**Task description:** Copy every line of the data in which the word "Added" occurs.
===== Recorded information =====
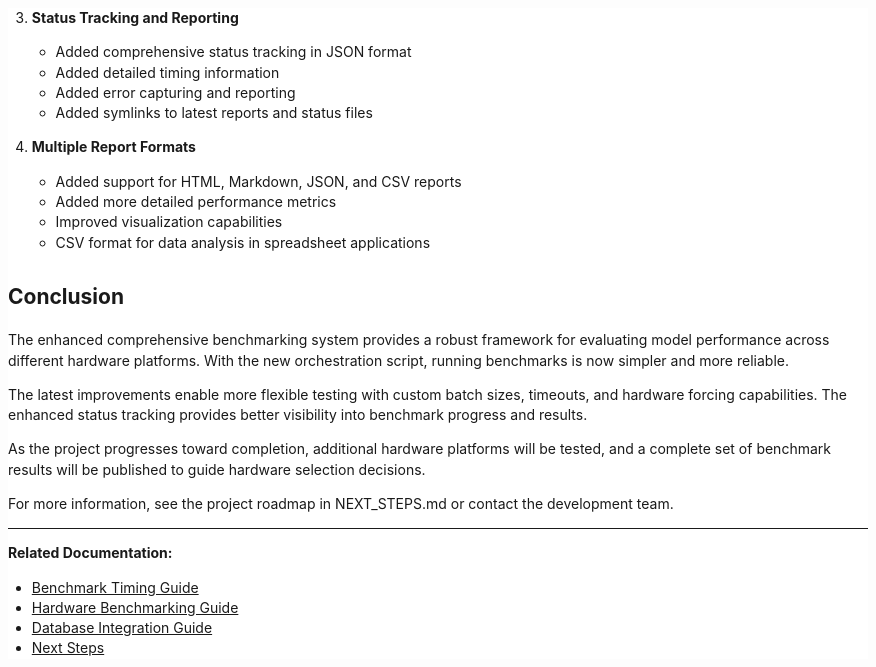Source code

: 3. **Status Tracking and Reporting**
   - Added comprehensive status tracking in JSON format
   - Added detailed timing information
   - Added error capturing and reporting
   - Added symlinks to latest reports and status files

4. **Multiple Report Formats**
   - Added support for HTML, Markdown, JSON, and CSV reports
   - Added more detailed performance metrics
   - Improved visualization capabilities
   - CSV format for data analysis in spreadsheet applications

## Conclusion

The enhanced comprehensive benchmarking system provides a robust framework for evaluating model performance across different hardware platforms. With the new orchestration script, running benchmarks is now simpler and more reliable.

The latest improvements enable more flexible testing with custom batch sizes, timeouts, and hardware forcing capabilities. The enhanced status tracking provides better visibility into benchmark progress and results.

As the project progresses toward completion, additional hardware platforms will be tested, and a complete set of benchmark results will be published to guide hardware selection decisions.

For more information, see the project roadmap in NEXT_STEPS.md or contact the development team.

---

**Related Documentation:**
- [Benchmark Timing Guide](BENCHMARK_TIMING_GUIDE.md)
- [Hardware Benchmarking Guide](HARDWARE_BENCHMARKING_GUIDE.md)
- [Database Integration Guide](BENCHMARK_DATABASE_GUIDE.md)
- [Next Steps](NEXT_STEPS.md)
=====
**Expected answer:**
   - Added comprehensive status tracking in JSON format
   - Added detailed timing information
   - Added error capturing and reporting
   - Added symlinks to latest reports and status files
   - Added support for HTML, Markdown, JSON, and CSV reports
   - Added more detailed performance metrics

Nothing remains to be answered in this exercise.